Americans are obsessed with gymnastics, so long as you define “obsessed” as “paying slight attention every four years.” It’s a kids’ sport. You hand it in with your My Little Ponies collection. If memory serves me right, the last Olympic gold medal gymnast celebrate her win with a GoGurt.

So, the question is: Do adults and gymnastics go together? And do adult gymnasts wear leotards while they do it? And, my, aren’t sparkles pretty? (By the way, the answer to all three is: Yes.)

This winter, the first-ever gymnastics studio designed specifically for adults opened in Denver, called Awaken Gymnastics.

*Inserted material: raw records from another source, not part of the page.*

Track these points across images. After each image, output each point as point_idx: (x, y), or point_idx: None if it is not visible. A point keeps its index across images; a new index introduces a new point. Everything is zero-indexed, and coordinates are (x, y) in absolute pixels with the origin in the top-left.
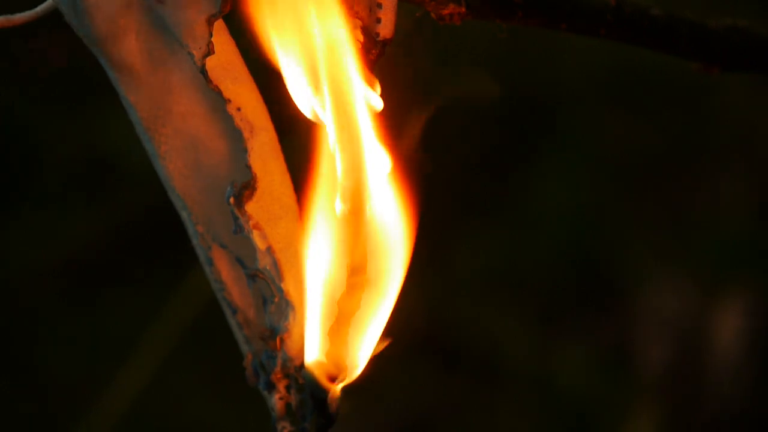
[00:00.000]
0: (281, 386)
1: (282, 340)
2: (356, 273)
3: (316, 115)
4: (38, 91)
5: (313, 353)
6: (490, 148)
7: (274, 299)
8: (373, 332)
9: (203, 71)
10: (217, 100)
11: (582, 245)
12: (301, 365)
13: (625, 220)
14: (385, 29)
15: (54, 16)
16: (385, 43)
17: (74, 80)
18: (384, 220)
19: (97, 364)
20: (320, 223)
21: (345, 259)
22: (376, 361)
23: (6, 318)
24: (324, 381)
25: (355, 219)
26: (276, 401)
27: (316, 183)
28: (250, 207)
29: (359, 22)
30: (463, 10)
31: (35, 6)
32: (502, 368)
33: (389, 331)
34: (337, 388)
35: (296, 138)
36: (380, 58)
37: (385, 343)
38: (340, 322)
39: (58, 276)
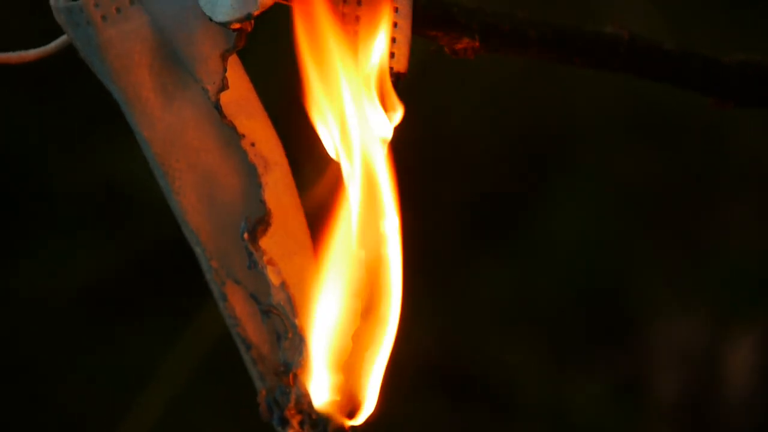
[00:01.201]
0: (295, 422)
1: (296, 376)
2: (372, 307)
3: (337, 156)
4: (54, 121)
5: (324, 391)
6: (503, 180)
7: (288, 335)
8: (381, 365)
9: (217, 106)
10: (231, 136)
11: (595, 277)
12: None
13: (639, 252)
14: (399, 64)
15: (68, 51)
16: (399, 76)
17: (90, 110)
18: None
19: (112, 395)
20: (334, 258)
21: (359, 293)
22: (387, 394)
23: (21, 348)
24: (339, 417)
25: (369, 251)
26: None
27: (331, 219)
28: (264, 242)
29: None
30: (477, 44)
31: (49, 41)
32: (515, 401)
33: (401, 363)
34: (354, 423)
35: (310, 173)
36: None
37: (390, 375)
38: (356, 357)
39: (74, 307)
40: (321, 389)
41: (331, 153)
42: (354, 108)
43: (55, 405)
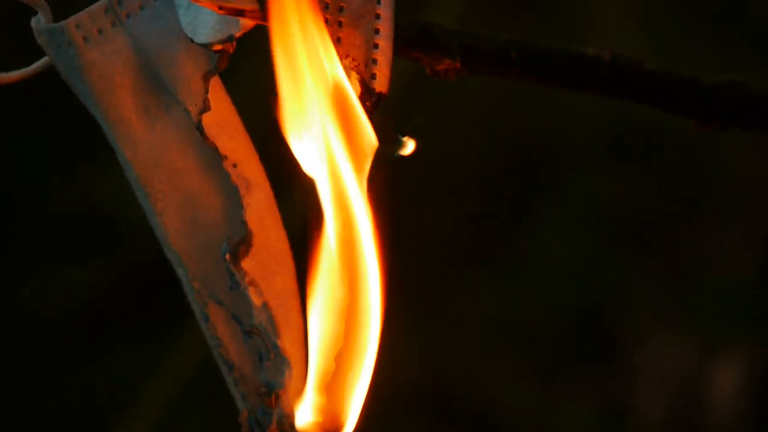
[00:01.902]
0: None
1: (278, 397)
2: (354, 327)
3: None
4: (39, 144)
5: (306, 412)
6: (490, 200)
7: (270, 356)
8: (364, 385)
9: (199, 127)
10: (213, 157)
11: (582, 298)
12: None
13: (626, 273)
14: (380, 85)
15: (49, 72)
16: (380, 96)
17: (74, 132)
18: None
19: (96, 416)
20: (317, 279)
21: (341, 313)
22: (372, 413)
23: (7, 370)
24: None
25: (351, 272)
26: None
27: (315, 241)
28: (246, 263)
29: (357, 75)
30: (458, 65)
31: (30, 63)
32: (500, 421)
33: (386, 383)
34: None
35: (293, 194)
36: (375, 111)
37: (375, 395)
38: (339, 378)
39: (59, 329)
40: (303, 410)
41: (309, 172)
42: (328, 128)
43: (41, 425)
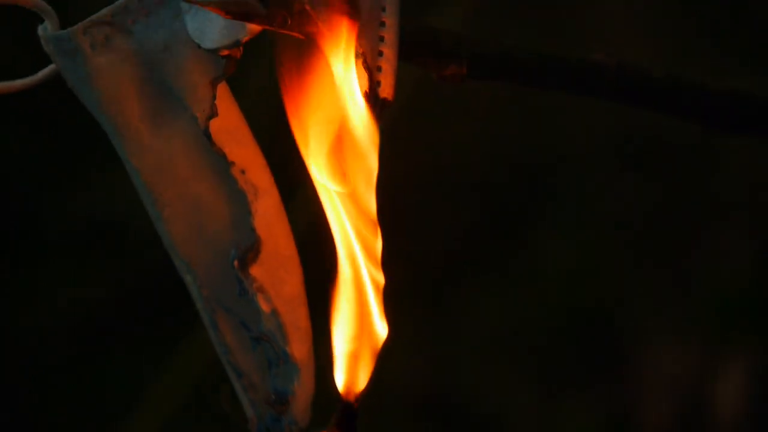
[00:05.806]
0: None
1: (288, 404)
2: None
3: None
4: (43, 150)
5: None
6: (492, 209)
7: (279, 362)
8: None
9: (207, 133)
10: (220, 163)
11: (585, 306)
12: (307, 428)
13: (629, 280)
14: (385, 92)
15: (56, 80)
16: (385, 103)
17: (80, 139)
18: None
19: (102, 423)
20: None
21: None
22: (377, 421)
23: (13, 376)
24: None
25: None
26: None
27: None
28: (255, 270)
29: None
30: (464, 71)
31: (36, 71)
32: (504, 430)
33: (390, 391)
34: None
35: (301, 201)
36: (380, 119)
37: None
38: (354, 371)
39: (65, 336)
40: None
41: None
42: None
43: (47, 427)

Gyms called Qi and 5280 Gymnastics already offered classes for adults, and these classes are exceedingly popular. No word on when someone will start holding classes for adults on how to ride a Big Wheel.

This is a serious fitness trend, but what impresses outsiders about gymnastics is the tumbling. Awaken has floor-to-ceiling windows looking out on the corner of Santa Fe and 8th Avenue. Traffic sometimes jams at that corner because drivers slow down to watch adults tumble like toddlers. Passersby often see the rings and parallel bars through the windows and ask, “Where’s the kids?” But as soon as they hear that it’s gymnastics for adults only, teachers say, the usual reaction is, “Can I come play?”

This is so out of the norm. Adults, of course, are required to engage in exercise activities that are so extremely serious that they look as focused while doing them as a gambler filling out his taxes. (Only misery burns calories.) Lardaceous thighs must be punished angrily. And if you couldn’t burn it, you should flog that cellulite with ankle weights.

But adult gymnastics is flat-out fun, and one more example of the ways in which the Front Range—once home to grizzled ranchers, farmers, and oilmen—is coming to resemble Adult Day Camp. “People are looking for new ways to get in shape,” says Orench Lagman, owner of Awaken. He lists the benefits of this new fitness regimen: strength, resilience, flexibility and confidence.

Derrek Massanari, 38, credits the studio’s reverse flys and ring work with helping him recover after he was hit by a Toyota on his road bike. (His teacher, Crystal Hatch, believes that the flexibility he learned in gymnastics actually made the accident less damaging.) A study in the Journal of Musculoskeletal and Neuronal Interactions found that women who participate in gymnastics have stronger bones later in life. Lagman reports that a 70-year-old man he teaches can do an inversion on the rings, and a 62-year-old woman can do a two-minute handstand. Due to its emphasis on posture, Lagman even says that gymnastics “makes you taller,” which sounds like an odd claim to make for a sport dominated by women who are basically — and I mean this respectfully — sparkly midgets.

The biggest trouble with doing adult gymnastics is that it opens you up to ridicule. I tell my old timey barber that I’m doing gymnastics, and he sniffs, saying, “My granddaughter does that.” Also, I know I’m participating in yet another activity that I cannot tell my dad I’m doing.